Kastner LA turned trash into a helpful Alzheimer's book

November is National Alzheimer's Disease Awareness Month.

Simone Nobili, creative director at Kastner LA, will be the first to tell you he’s a hypochondriac. 

This past July, it was Alzheimer’s disease that was gnawing away at him, as it affects a few members of his family. Nobili was reading about the disease on Wikipedia when he glanced across Kastner’s open-plan office and saw an illustrator throwing some sketches into the trash. 

Between the Alzheimer’s research and the discarded sketches, an idea emerged to make a coloring book for dementia/Alzheimer’s patients. Nobili plucked that drawing out of the trash, ultimately gathering 40 "creative surplus" sketches in all, to create the "Beautiful Minds" coloring book. 

With the help of Kastner creative and production teams, the coloring book made its official debut this month, coinciding with November being National Alzheimer’s Disease Awareness Month. 

"Research shows that coloring eases stress, diminishes agitation, improves memory, improves the ability to control your hand, to stay within the line," said Nobili. "Here we had so many great drawings that were being thrown away, every single day."

Amidst the sketches are fragments of a greater idea - the book features some curious illustrations and captions that range from vague to profound. 

There’s a sketch of an upright zebra ambling along a street. Underneath is the caption "A zebra might lose its stripes but never its mind." 

Under a sketch of Tarzan swinging on a vine, lie a watchful leopard and the caption: "F.E.A.R. Face Everything And Rise."

"I wanted to write for each sketch a line that speaks to caregivers or people with dementia," noted Nobili. The foreword more directly states, "When a mind gets robbed, we must do what every good neighbor does. Help replace as much as we can of what was taken."

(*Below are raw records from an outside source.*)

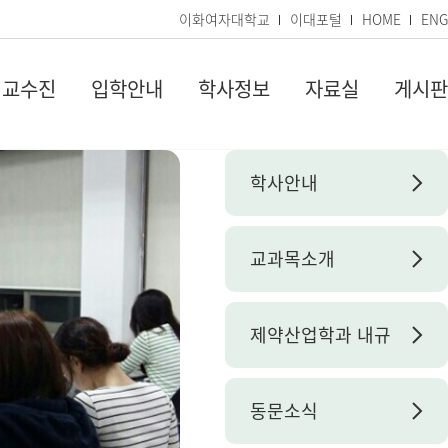
이화여자대학교
이대포털
HOME
ENG
교수진
입학안내
학사정보
자료실
게시판
학사안내
교과목소개
제약산업학과 내규
동문소식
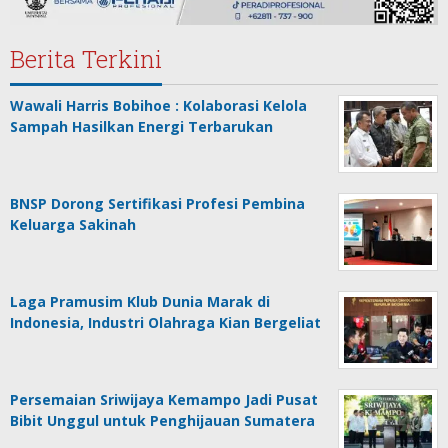
Berita Terkini
Wawali Harris Bobihoe : Kolaborasi Kelola
Sampah Hasilkan Energi Terbarukan
BNSP Dorong Sertifikasi Profesi Pembina
Keluarga Sakinah
Laga Pramusim Klub Dunia Marak di
Indonesia, Industri Olahraga Kian Bergeliat
Persemaian Sriwijaya Kemampo Jadi Pusat
Bibit Unggul untuk Penghijauan Sumatera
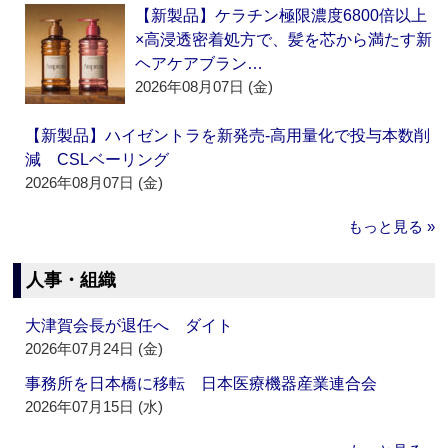
【新製品】ケラチン極限濃度6800倍以上
×高浸透密着処方で、髪を芯から満たす新
ヘアケアブラン…
2026年08月07日 (金)
【新製品】ハイゼントラを新発売‐高用量化で投与本数削
減 CSLベーリング
2026年08月07日 (金)
もっと見る »
人事・組織
大津賀会長が退任へ ダイト
2026年07月24日 (金)
事務所を日本橋に移転 日本医療機器産業連合会
2026年07月15日 (水)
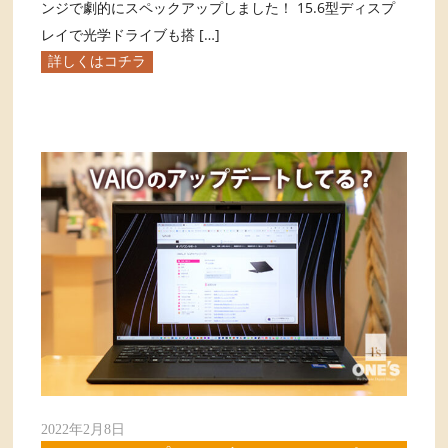
ンジで劇的にスペックアップしました！ 15.6型ディスプ
レイで光学ドライブも搭 […]
詳しくはコチラ
2022年2月8日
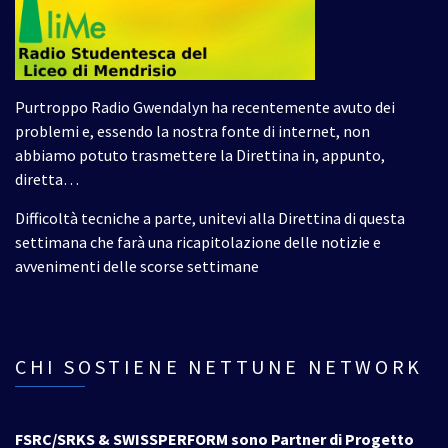
Purtroppo Radio Gwendalyn ha recentemente avuto dei
problemi e, essendo la nostra fonte di internet, non
abbiamo potuto trasmettere la Direttina in, appunto,
diretta…
Difficoltà tecniche a parte, unitevi alla Direttina di questa
settimana che farà una ricapitolazione delle notizie e
avvenimenti delle scorse settimane
CHI SOSTIENE NETTUNE NETWORK
FSRC/SRKS & SWISSPERFORM sono Partner di Progetto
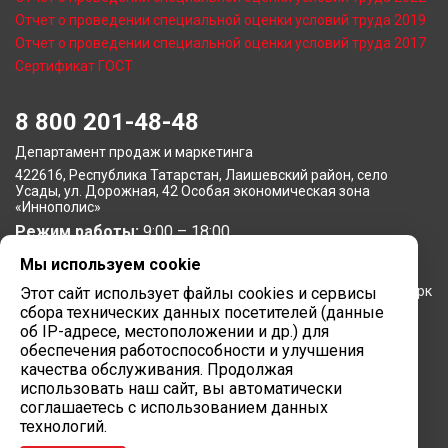
Отчет о проведении специальной оценки условий труда 2019
Отчет о проведении специальной оценки условий труда 2017
Сертификат ГОСТ
8 800 201-48-48
Департамент продаж и маркетинга
422616, Республика Татарстан, Лаишевский район, село
Усады, ул. Дорожная, 42 Особая экономическая зона
«Иннополис»
Режим работы:
9:00 – 18:00
Мы используем cookie
Московское представительство
105064, г. Москва, Нижний Сусальный переулок, 5, бизнес-парк
Этот сайт использует файлы cookies и сервисы
«Арма»
сбора технических данных посетителей (данные
Режим работы:
об IP-адресе, местоположении и др.) для
9:00 – 18:00
обеспечения работоспособности и улучшения
Завод вычислительной техники
качества обслуживания. Продолжая
использовать наш сайт, вы автоматически
422624, Республика Татарстан, мр-н Лаишевский, с/п
соглашаетесь с использованием данных
Столбищенское, ул.Советская, зд.278
технологий.
Режим работы:
9:00 – 18:00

"Beautiful Minds" was distributed at the Walk to End Alzheimer’s in Los Angeles earlier in November. It has also been shared with Alzheimer’s advocates, actors Vivica Fox and Victor Garber. The book is going to area nursing homes specializing for those with memory loss and Nobili has recorded a community-service segment that will air in December on KIIS-FM, Los Angeles.  

The Kastner LA team plans to continue going through the trash for creative surplus. One of the statistics Nobili uncovered - that by 2050 as many as 16 million Americans will be affected with Alzheimer’s - has stuck with him. 

"Imagine by 2050 how many sketches at Kastner we will have been thrown in the trash," he said. "My hope is this coloring book becomes an annual edition."